Uber has long tried to play itself off as simply a middleman, just dispatching independent drivers to consumers through its app — and taking a big cut of their fare. Nothing but logistics, right? Not according to the California Labor Commission, who ruled today that the extensive control Uber has over its drivers makes them employees, not independent contractors.
The ruling is a major blow to the company, which has long resisted classifying its drivers as employees. Treating drivers as employees will require Uber to pay for Social Security, workers compensation, unemployment insurance, work expenses and other costs, all of which have been borne by drivers until now.
Uber’s Dependence on and Control Over Drivers
The Commission’s ruling comes after an Uber driver, Barbara Berwick, filed a complaint alleging Uber owed her unpaid wages, reimbursement for work expenditures, and waiting time penalties. Central to the Commission’s decision was the fact that Uber’s drivers are “not engaged in occupations or businesses distinct from that” of Uber.

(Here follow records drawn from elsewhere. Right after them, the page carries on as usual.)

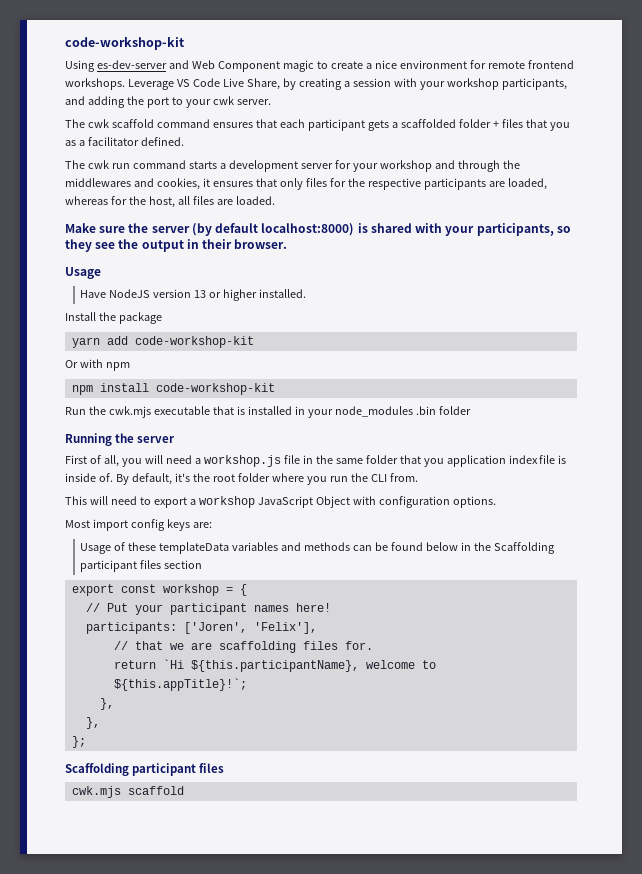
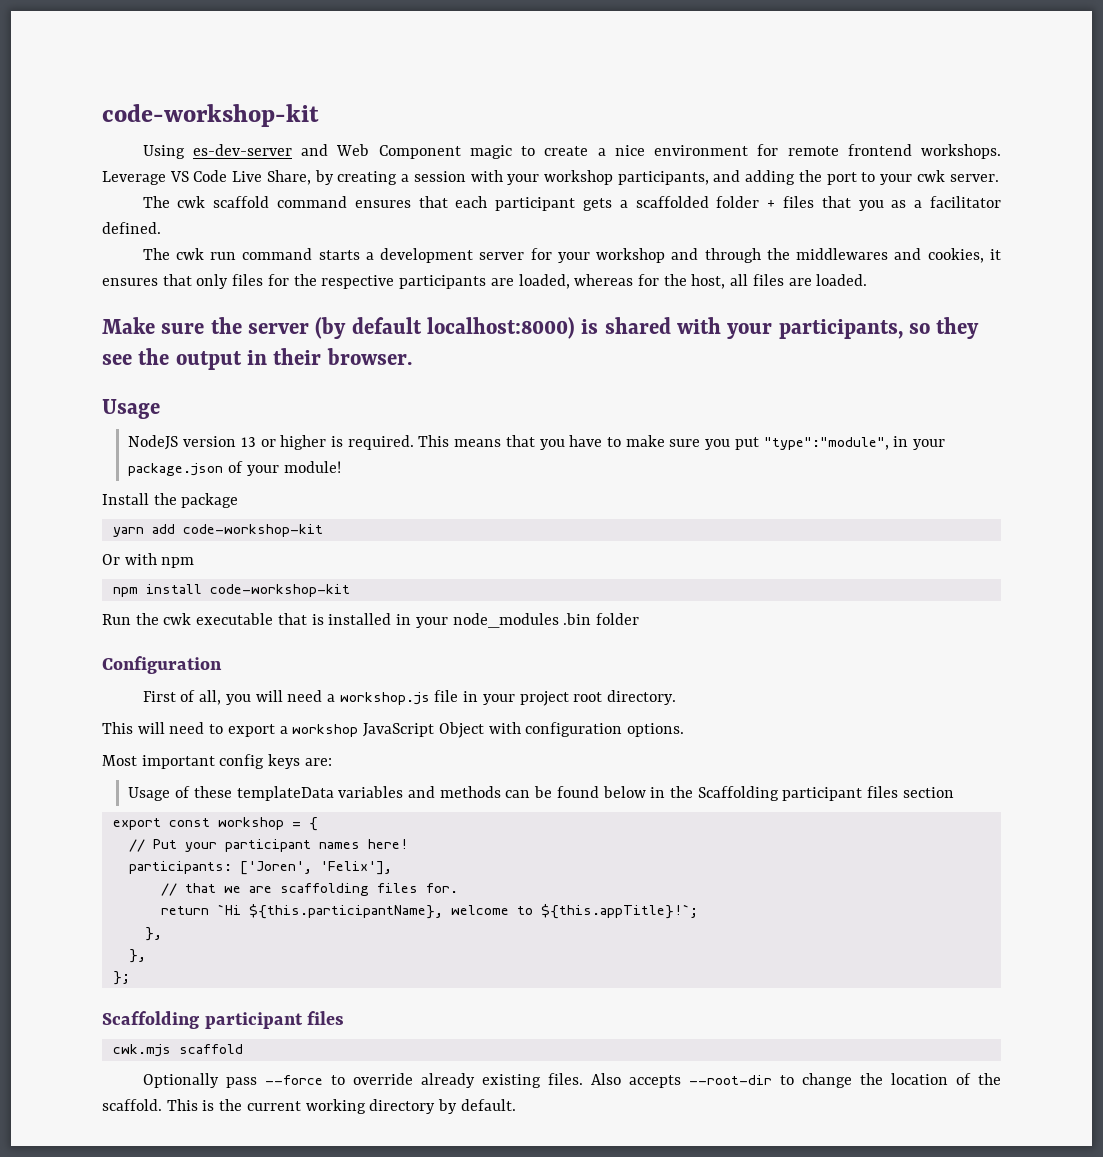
[80,290,107,298] Have -> (160, 409) none
[259,289,307,298] installed. -> [330,435,946,450] [128,461,341,476] is required. This means that you have to make sure you put "type":"module", in your package.json of your module!
[108,406,151,418] cwk.mjs -> [163,613,192,625] cwk
[65,433,176,446] Running the server -> [102,656,222,674] Configuration
[315,455,567,467] [65,473,418,485] the same folder that you application index file is inside of. By default, it's the root folder where you run the CLI from. -> [482,690,677,706] your project root directory.
[92,519,128,531] import -> [141,755,215,769] important
(184, 790) none -> [142,1073,1002,1088] [102,1099,516,1114] // Optionally pass --force to override already existing files. Also accepts --root-dir to change the location of the scaffold. This is the current working directory by default.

Their work is the basis of Uber’s business and Uber retains “pervasive control over the operation as a whole,” even if some details are left to the drivers. From determining what cars drivers can use, to what fares are to be paid, to whether drivers can accept tips, Uber was involved in “every aspect of the operation.” As the Commission noted, “without drivers such as Plaintiff, Defendant’s business would cease to exist.”
The implications of the ruling on Uber are enormous. Having driven for just eight weeks, Berwick was owed almost $4,000 for expenses — had she worked a year with the same rate of expenses, she would be owed nearly $24,000.
That number doesn’t include FICA taxes, costs of insurance and other benefits that Uber would be required to cover for its employees, either. For a company with thousands of drivers in California and over a million throughout the world, the Commission’s ruling isn’t just a liability, it’s a blow to its very business model. Uber is sure to appeal the decision and is currently fighting off a driver class action which asserts similar claims.
Undermining the Basis of the On-Demand Economy?
Uber’s business model is not unique — indeed, it’s been taken up by dozens of “on-demand” tech start ups, who sent out valets, house cleaners, dog walkers and delivery services with the touch of an app. Almost all of them classify those workers are independent contractors, requiring the workers to bear the burden of self-employment taxes, insurance, and work-related expenses.
Many app-based on-demand companies exert a Uber-esque level of control over, and dependence upon those workers. Those companies have brought in billions of dollars while operating outside the constraints of traditional employers. Should the Commission’s logic apply to those companies as well, or should other regulators take a similar position, the basis of the industry could come into question.
Most companies probably wouldn’t go up in smoke, according to The Washington Post, but they would see a drastic decline in profits.